Records from a data collection:
◆ ◆ ◆ ◆ ◆ ◆ ◆

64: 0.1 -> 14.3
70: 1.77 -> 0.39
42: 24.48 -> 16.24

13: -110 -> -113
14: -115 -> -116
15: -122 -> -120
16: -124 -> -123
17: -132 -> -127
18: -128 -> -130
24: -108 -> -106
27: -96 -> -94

◆ ◆ ◆ ◆ ◆ ◆ ◆

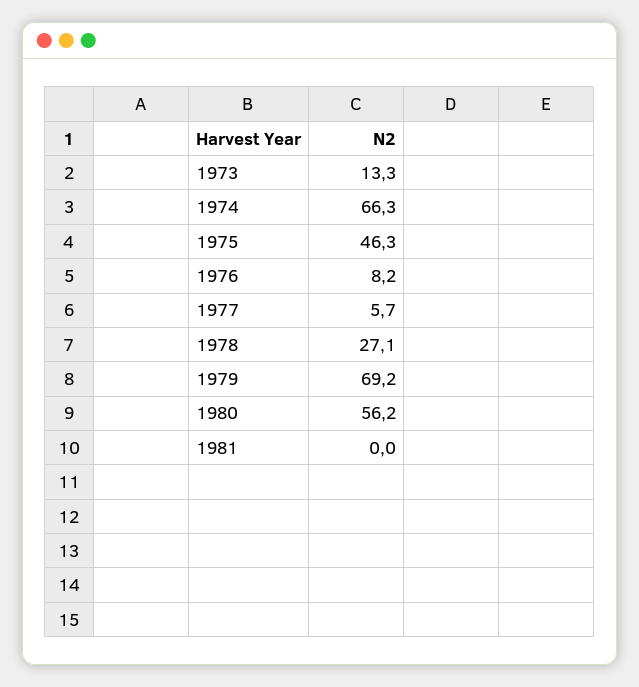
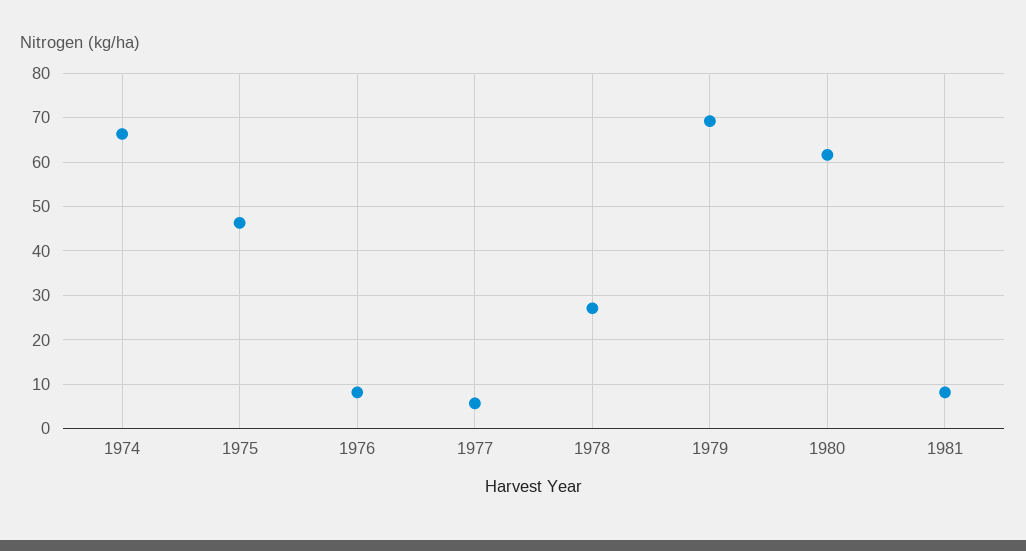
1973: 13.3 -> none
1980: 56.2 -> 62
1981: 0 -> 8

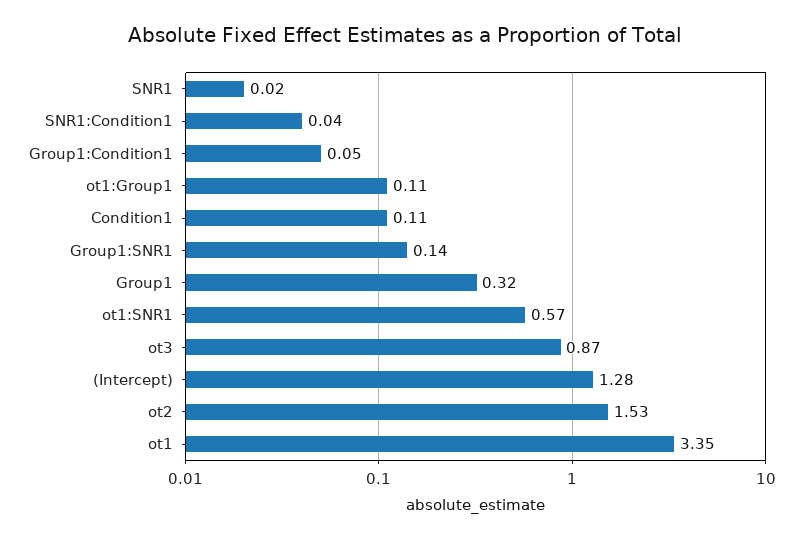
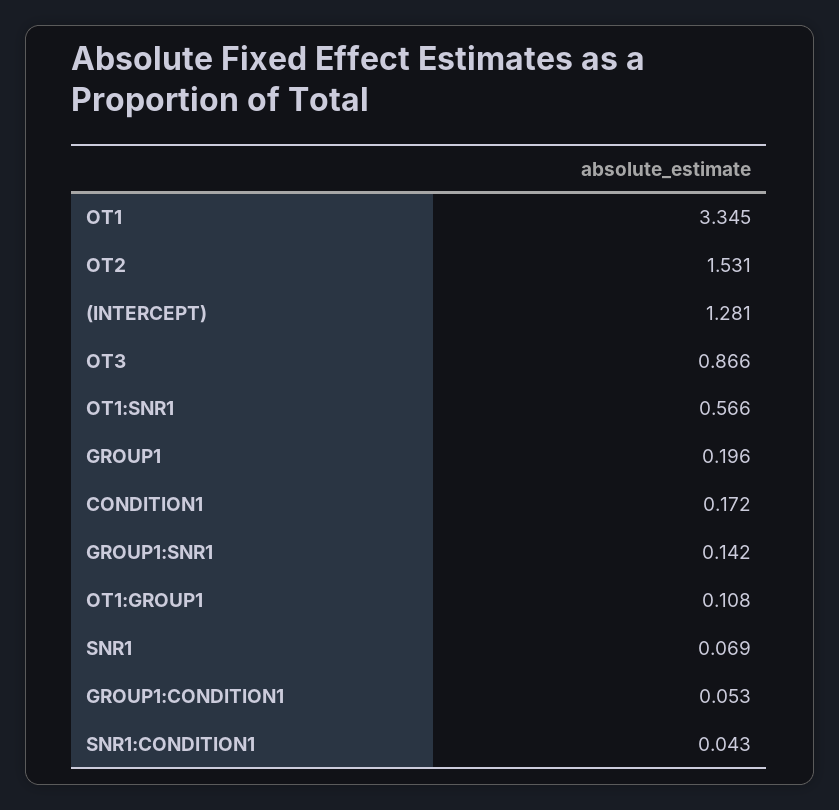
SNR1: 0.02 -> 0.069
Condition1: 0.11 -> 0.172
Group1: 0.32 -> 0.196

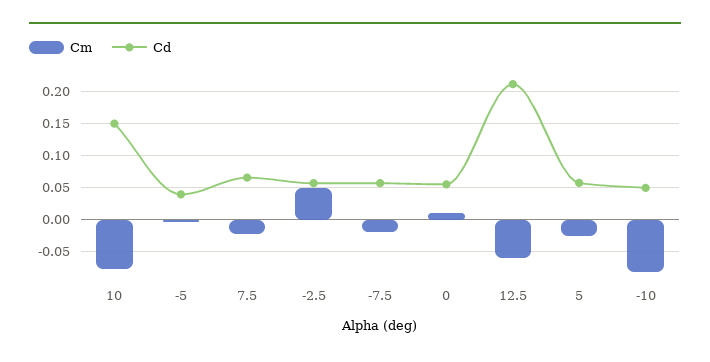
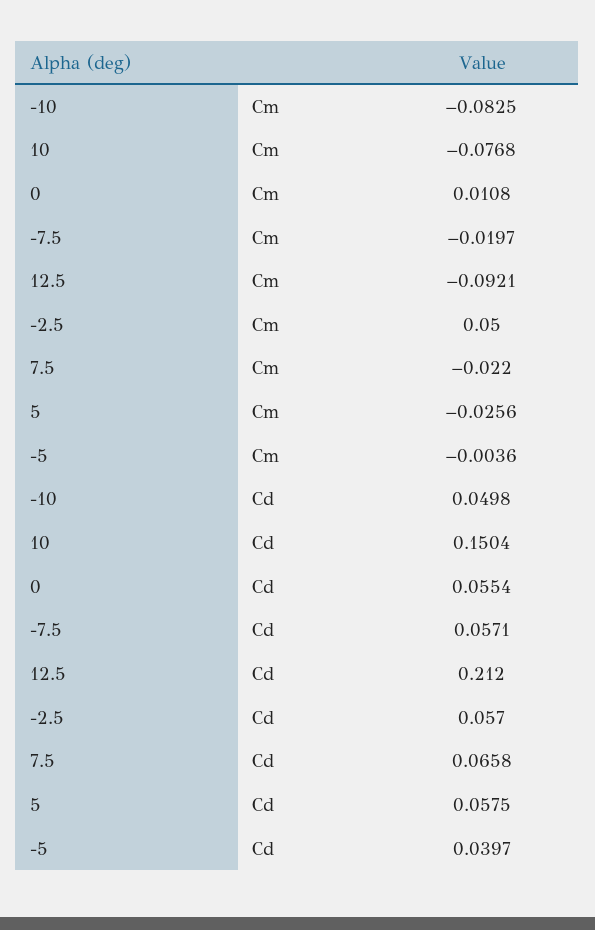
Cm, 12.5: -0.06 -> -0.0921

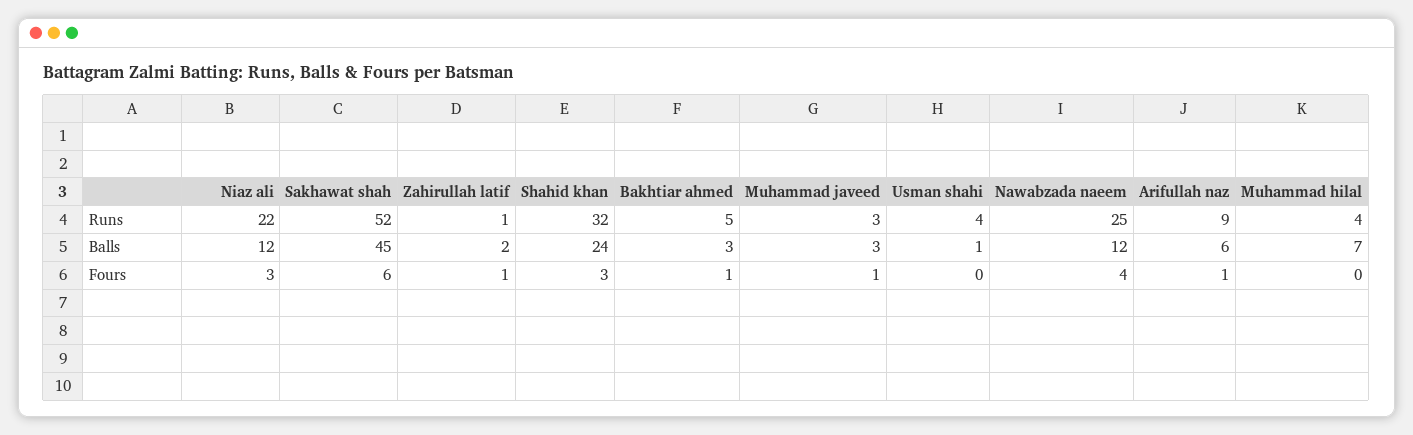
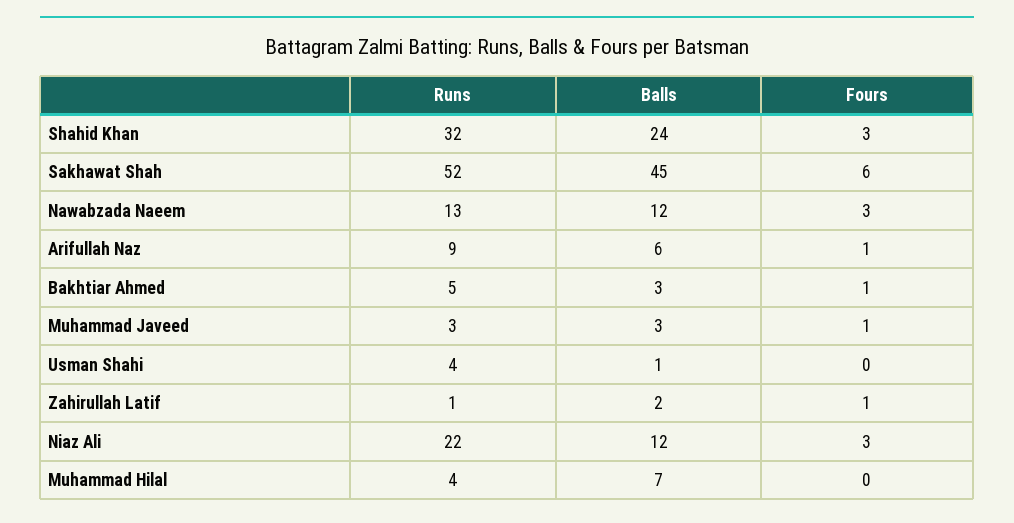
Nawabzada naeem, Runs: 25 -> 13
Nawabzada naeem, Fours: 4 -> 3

◆ ◆ ◆ ◆ ◆ ◆ ◆

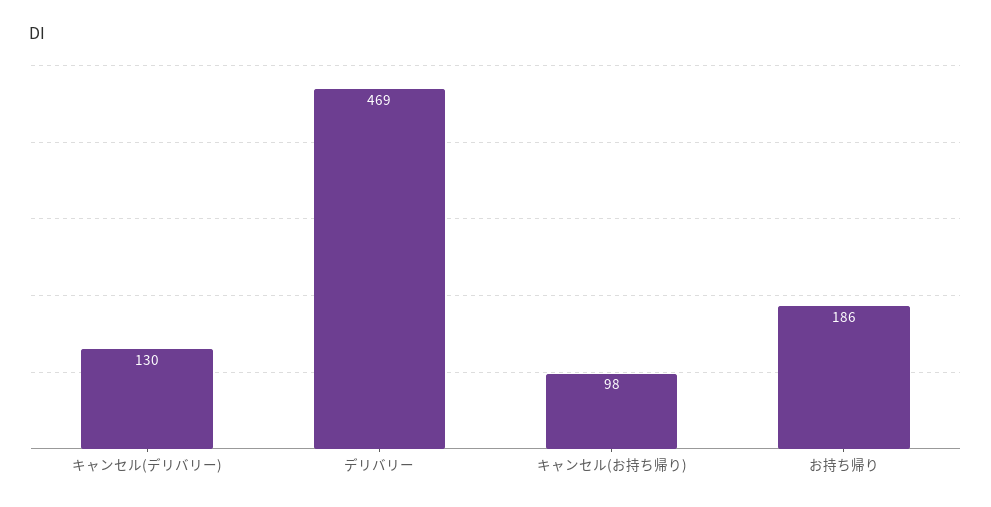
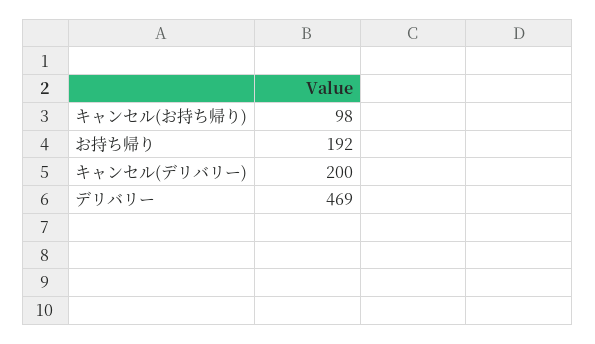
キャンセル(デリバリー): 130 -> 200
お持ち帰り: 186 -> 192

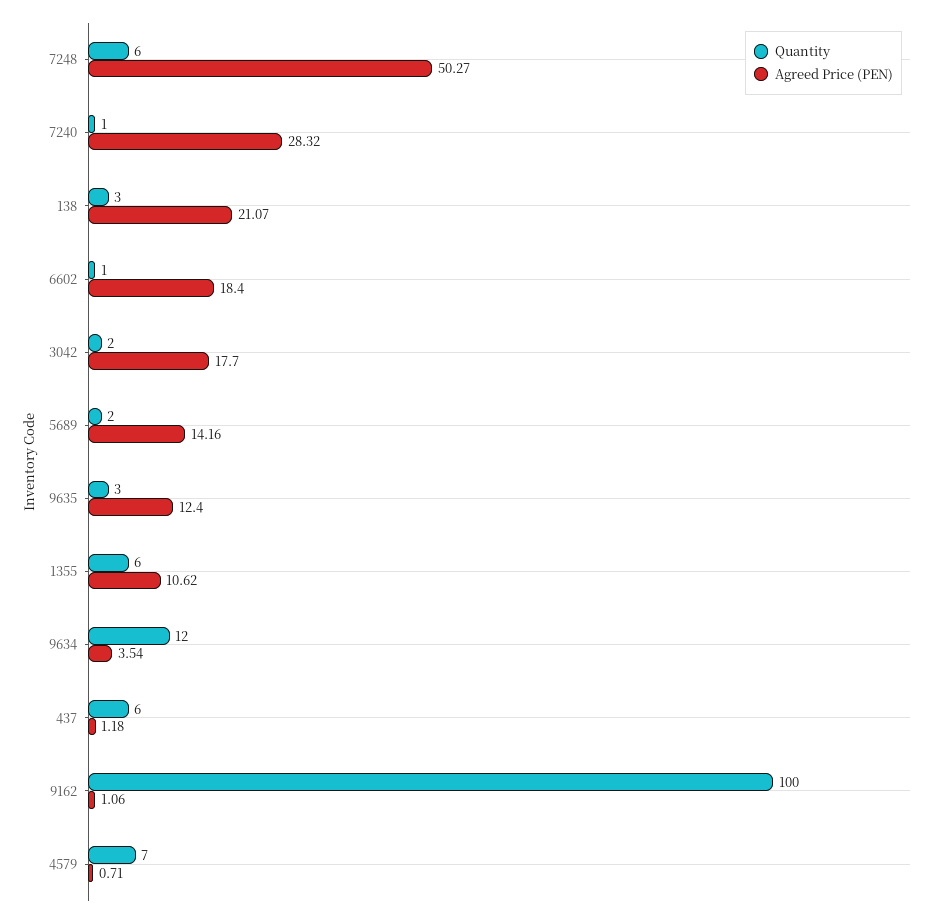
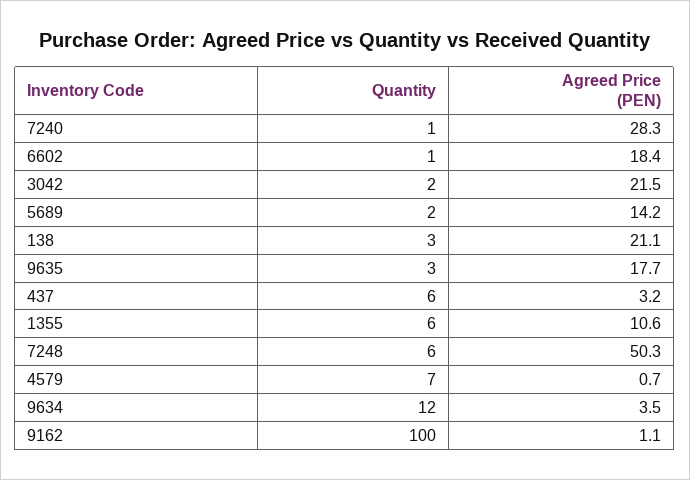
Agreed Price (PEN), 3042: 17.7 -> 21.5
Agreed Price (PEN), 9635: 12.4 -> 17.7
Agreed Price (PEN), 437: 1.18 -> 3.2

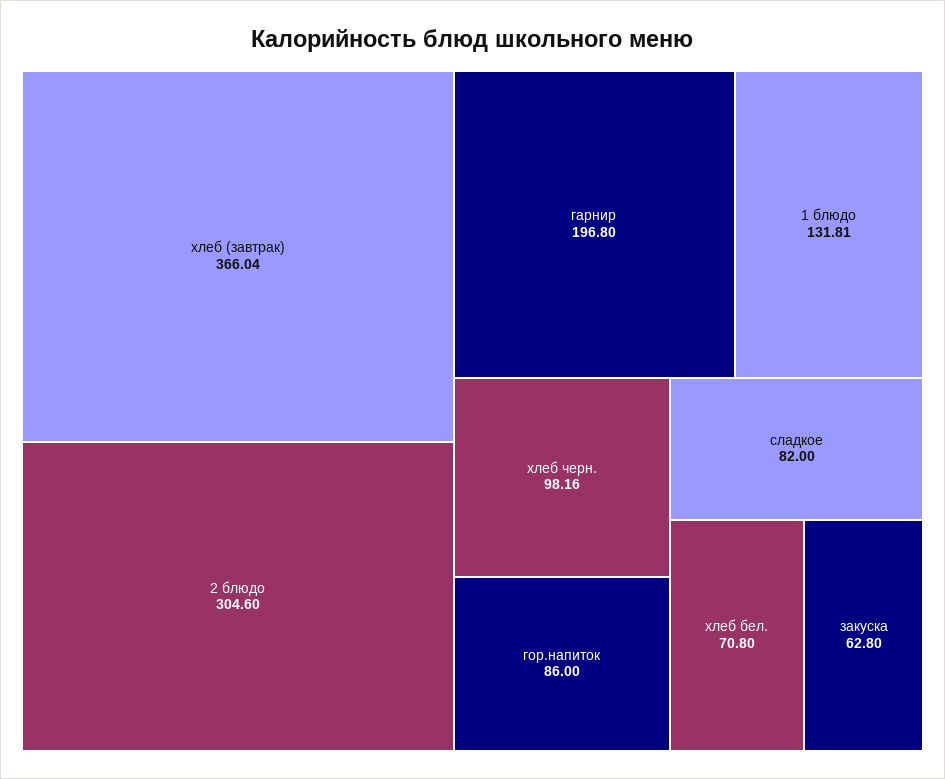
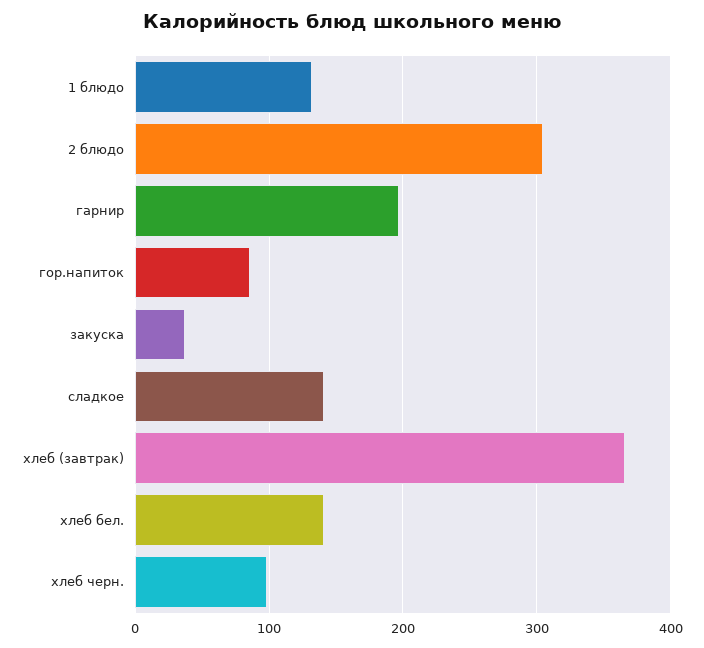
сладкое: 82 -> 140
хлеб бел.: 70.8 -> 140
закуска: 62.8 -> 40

◆ ◆ ◆ ◆ ◆ ◆ ◆

Problem: Please show, exactly as written, every line above that contains the word "naeem".

Task solution:
Nawabzada naeem, Runs: 25 -> 13
Nawabzada naeem, Fours: 4 -> 3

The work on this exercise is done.